Por la tarde duermo excesivamente, asustado por el calor, y no hago apenas planes esperando la llamada de Andrea, mi estupenda compañera del Camino del Norte, con quien había quedado en verme en su ciudad. Me reencuentro con jirones de nuestro grupo y me dirijo a un restaurante, o pizzería, donde nos encontraríamos para cenar; la cita con Andrea ha resultado un bluf, no sé si por mi torpeza a la hora de entender sus indicaciones, o por cualquier motivo que no se me alcanza; y es toda una desgracia que esa extrañeza comience ya su labor en el camino, pues la cena resultó un tanto penosa, con la presencia de un personaje que creía haber perdido ya hace mucho, así como me pareció un tanto desangelada y triste la despedida con Alex y Geneviève, pues quizá ya no volvamos a vernos –ellos van a quedarse un día más en León y sentía que debía comenzar otra novela diferente, con diferentes amigos, historias…

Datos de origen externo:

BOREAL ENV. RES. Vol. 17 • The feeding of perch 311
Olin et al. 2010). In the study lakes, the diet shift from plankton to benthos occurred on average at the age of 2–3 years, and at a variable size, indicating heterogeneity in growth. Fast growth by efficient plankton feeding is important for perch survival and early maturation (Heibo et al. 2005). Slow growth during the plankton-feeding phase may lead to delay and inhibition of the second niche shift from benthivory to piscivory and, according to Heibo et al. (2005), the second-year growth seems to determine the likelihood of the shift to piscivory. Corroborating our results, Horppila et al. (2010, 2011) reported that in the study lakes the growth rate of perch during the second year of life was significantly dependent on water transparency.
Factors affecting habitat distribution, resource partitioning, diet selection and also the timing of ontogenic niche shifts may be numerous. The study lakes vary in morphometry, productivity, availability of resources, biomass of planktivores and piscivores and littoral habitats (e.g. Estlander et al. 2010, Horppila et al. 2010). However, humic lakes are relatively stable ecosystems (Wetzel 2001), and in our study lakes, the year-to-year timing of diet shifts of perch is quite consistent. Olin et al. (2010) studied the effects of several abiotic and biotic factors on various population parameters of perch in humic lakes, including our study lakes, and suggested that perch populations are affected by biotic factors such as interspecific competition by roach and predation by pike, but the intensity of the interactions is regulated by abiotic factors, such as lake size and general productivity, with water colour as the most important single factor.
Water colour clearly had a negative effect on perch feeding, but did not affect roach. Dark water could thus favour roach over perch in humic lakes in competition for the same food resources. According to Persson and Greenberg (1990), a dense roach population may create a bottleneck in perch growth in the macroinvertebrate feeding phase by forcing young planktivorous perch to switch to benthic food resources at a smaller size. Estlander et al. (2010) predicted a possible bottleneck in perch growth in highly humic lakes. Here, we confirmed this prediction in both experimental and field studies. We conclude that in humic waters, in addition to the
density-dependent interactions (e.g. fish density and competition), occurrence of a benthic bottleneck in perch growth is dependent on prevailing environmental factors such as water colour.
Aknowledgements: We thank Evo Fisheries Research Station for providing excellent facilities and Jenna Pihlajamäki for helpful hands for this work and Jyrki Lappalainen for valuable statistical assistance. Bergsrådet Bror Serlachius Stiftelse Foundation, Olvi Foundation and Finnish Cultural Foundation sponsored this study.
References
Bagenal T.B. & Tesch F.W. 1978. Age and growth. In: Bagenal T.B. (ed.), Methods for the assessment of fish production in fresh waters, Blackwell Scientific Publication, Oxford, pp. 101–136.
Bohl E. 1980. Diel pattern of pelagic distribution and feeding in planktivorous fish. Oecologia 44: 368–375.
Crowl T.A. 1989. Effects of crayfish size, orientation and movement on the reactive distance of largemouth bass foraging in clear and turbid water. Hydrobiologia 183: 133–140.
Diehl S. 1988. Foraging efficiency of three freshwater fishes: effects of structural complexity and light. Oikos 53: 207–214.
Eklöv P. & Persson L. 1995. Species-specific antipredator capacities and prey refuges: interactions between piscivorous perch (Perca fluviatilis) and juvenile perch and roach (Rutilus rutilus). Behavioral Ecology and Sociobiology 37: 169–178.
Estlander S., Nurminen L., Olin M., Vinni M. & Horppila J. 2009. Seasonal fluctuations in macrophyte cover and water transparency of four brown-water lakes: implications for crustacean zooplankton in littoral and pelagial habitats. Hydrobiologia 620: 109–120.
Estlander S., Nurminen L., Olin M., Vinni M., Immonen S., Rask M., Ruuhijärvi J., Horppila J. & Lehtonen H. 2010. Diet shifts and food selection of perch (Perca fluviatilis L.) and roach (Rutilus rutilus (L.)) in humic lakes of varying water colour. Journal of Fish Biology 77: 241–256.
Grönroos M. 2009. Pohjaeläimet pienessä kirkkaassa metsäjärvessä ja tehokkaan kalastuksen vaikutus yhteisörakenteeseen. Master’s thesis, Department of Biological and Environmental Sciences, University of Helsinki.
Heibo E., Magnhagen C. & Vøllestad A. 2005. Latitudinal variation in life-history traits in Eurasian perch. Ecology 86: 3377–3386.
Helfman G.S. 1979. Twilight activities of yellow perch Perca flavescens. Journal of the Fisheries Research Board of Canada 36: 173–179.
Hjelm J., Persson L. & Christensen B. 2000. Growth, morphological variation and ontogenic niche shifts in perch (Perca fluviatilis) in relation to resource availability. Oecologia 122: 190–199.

Sentí no visitar San Isidoro, con su exquisita bóveda pintada, imagen sobre piedra de un hermoso libro de horas, delicada joya de nuestro románico que ensaya para la gran obra de Compostela. Pero el terrible calor se cobra su impuesto, como avanzada de modernas profecías que suponen ya al menos un purgatorio en la tierra, castigo por nuestra pasión por la técnica, que nace también en el origen, en la invención de los relojes que se atribuye al papa Calixto, el pastorcillo de Aurillac. Enterrado con su súcuba, el estremecimiento de sus huesos en la tumba anuncia la muerte de un Papa, y quizá otras catástrofes.

 

Astorga, martes 19 de julio

Ayer caminaba solitario por unas sendas que se desviaban un tanto de las horribles carreteras y el ruido del tráfico, a través de algún bosquecillo y por tierras de cultivo de color rojizo –después de mucho, reencuentro con un hermoso roble. Volvían de nuevo mis viejas pesadumbres cuando recordaba a la gitanita bretona, insomne y agotada por el calor, que había decidido permanecer un día más en la ciudad.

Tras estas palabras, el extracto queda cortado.